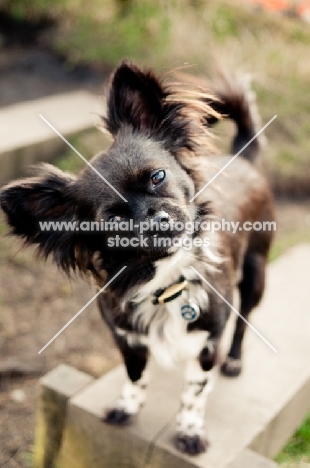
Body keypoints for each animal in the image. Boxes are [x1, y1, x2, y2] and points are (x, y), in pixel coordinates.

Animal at [1, 60, 274, 456]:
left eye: (158, 176)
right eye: (114, 220)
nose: (157, 221)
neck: (165, 282)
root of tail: (242, 158)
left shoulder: (207, 342)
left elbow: (194, 393)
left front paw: (189, 431)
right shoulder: (126, 337)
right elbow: (134, 375)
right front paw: (127, 407)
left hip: (256, 272)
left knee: (244, 320)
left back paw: (235, 360)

- - - -

#### To do
Print each of the records above exactly as written, leaving no picture in the copy.

#### Exercise result
Body keypoints for each animal in the image. Boxes are [x1, y1, x2, y2] and points are (x, y), in pixel coordinates.

Animal at [1, 60, 274, 456]:
left eye: (158, 176)
right eye: (114, 220)
nose: (157, 221)
neck: (165, 282)
root of tail: (242, 158)
left shoulder: (207, 342)
left elbow: (194, 393)
left front paw: (189, 431)
right shoulder: (126, 337)
right elbow: (134, 375)
right front paw: (127, 407)
left hip: (256, 272)
left knee: (244, 320)
left back paw: (235, 360)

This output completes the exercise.